When there's request, there's opportunity for business. One thing that is new and big about Big Data is the market. It should be called "Big Market (of data)".

It's an overloaded term. IMHO it's counterproductive to let the hype around Big Data as a business term pollute the discussion about what contribution Google and others have made in the field of computer science and data processing.

So what did Google really invent? Obviously the name and concept behind MapReduce wasn't new. Nor the fact that they did start to process large amounts of data.

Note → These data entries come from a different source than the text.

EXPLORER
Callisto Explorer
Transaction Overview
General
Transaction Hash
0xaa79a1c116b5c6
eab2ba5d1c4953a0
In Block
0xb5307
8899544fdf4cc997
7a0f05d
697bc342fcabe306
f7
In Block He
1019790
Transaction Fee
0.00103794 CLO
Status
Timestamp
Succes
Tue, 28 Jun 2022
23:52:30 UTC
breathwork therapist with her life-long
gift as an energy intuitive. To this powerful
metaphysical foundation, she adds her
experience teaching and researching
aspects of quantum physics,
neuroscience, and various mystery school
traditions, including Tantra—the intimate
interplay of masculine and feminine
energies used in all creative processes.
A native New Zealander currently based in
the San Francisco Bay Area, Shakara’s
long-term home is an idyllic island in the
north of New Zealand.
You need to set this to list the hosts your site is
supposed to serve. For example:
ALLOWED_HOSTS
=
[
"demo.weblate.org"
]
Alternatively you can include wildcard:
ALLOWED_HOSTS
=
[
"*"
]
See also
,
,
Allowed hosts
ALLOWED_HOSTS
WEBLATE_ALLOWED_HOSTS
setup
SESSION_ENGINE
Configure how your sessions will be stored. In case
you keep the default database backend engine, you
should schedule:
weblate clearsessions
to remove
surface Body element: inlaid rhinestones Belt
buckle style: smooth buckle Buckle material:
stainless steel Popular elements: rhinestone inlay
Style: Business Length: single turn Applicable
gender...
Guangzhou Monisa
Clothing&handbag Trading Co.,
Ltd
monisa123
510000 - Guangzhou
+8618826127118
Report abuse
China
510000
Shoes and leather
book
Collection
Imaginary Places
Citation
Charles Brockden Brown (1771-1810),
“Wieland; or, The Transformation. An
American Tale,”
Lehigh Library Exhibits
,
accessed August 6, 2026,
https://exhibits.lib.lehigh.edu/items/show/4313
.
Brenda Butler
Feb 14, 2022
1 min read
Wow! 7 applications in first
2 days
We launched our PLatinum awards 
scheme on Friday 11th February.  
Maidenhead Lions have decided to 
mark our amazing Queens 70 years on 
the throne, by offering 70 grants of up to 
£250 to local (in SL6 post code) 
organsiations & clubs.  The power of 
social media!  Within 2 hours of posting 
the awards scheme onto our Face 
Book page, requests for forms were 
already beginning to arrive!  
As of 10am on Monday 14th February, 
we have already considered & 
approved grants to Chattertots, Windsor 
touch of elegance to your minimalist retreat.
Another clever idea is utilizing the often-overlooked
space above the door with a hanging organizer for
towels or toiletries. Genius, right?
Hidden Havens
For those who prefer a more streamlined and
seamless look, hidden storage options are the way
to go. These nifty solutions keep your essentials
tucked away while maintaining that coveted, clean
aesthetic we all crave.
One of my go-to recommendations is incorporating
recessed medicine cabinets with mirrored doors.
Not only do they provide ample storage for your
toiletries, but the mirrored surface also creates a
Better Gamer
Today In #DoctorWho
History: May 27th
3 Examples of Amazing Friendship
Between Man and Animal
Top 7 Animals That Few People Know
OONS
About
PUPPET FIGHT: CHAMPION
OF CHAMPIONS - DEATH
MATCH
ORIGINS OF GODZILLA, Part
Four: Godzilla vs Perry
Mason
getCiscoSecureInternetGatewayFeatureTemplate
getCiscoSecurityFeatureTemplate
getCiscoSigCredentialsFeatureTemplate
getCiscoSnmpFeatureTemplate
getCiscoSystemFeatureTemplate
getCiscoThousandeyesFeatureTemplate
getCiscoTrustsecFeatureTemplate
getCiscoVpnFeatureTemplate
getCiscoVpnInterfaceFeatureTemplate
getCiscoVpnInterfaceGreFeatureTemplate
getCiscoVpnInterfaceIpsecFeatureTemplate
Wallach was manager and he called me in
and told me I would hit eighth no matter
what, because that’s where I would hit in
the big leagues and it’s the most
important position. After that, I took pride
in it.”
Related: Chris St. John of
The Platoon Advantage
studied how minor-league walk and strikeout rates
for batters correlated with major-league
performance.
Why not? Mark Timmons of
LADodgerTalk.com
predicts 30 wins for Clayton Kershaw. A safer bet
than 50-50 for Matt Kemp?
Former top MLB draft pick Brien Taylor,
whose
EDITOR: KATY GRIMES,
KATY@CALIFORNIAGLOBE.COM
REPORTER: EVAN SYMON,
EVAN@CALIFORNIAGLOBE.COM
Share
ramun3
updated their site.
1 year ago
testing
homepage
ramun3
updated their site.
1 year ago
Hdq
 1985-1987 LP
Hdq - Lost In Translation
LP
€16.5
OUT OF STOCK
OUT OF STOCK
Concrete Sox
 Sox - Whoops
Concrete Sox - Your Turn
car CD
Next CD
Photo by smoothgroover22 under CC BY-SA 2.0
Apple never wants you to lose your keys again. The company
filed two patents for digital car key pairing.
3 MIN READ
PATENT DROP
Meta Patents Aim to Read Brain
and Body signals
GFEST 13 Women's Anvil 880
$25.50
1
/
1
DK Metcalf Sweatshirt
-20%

Size and growth are two key factors here. Although it's possible that the NIH syndrome affected Google, it's possible that existing products just weren't able to solve those two requirements. It's difficult to tell exactly how large given that the Google is not very keen at releasing numbers, although it's possible to find some announcements like [1] "Google processed about 24 petabytes of data per day in 2009".

20P is 10000 times more that 200 T. Stop to think a moment what does 10000 mean. It's enough to completely change the problem, almost any problem. A room full of people becomes a metropolis; an US annual low wage salary becomes 100 million dollars, more than the annual spending of Palau [2]. Well, it's silly to make those comparison, but it's hard to think about anything that scaled by 10000 doesn't change profoundly. Hell, this absurdly long post is well under 10k!

To stay in the realm of computer science, processor performance didn't increase by a factor of 10000 since PDP-11 from 1978 to Xeon from 2005 [3].

Working at that scale poses unique problems, and that's where real the contributions to the advancement of the field made by the engineers and the engineering culture at Google are placed. If anything, just knowing it's possible and having some accounts on what they focused on is inspiring.

This is the Big Data I care about. It's not about fanboyism. It's cool, it's real, it's rare. Arguing who invented the map reduce mechanics is like arguing that hierarchical filesystems where already there hence any progress made in that area by countless engineers is just trivial.

[0] Historical perspective: James Gleick , http://en.wikipedia.org/wiki/The_Information:_A_History,_a_T...

[1] http://dl.acm.org/citation.cfm?doid=1327452.1327492

[2] https://www.cia.gov/library/publications/the-world-factbook/...

[3] http://www.cs.columbia.edu/~sedwards/classes/2012/3827-sprin...

rbanffy · on June 30, 2014

What was big data in the 70s, 80s and 90s? We just didn't call it map-reduce at the time.

gaius · on June 26, 2014

"Big data" is not a thing, and neither is "the cloud", while I'm here.

seanmcdirmid · on June 26, 2014

Well, then, you really don't understand the value of their contribution, which you have in your mind is just "map" and "reduce."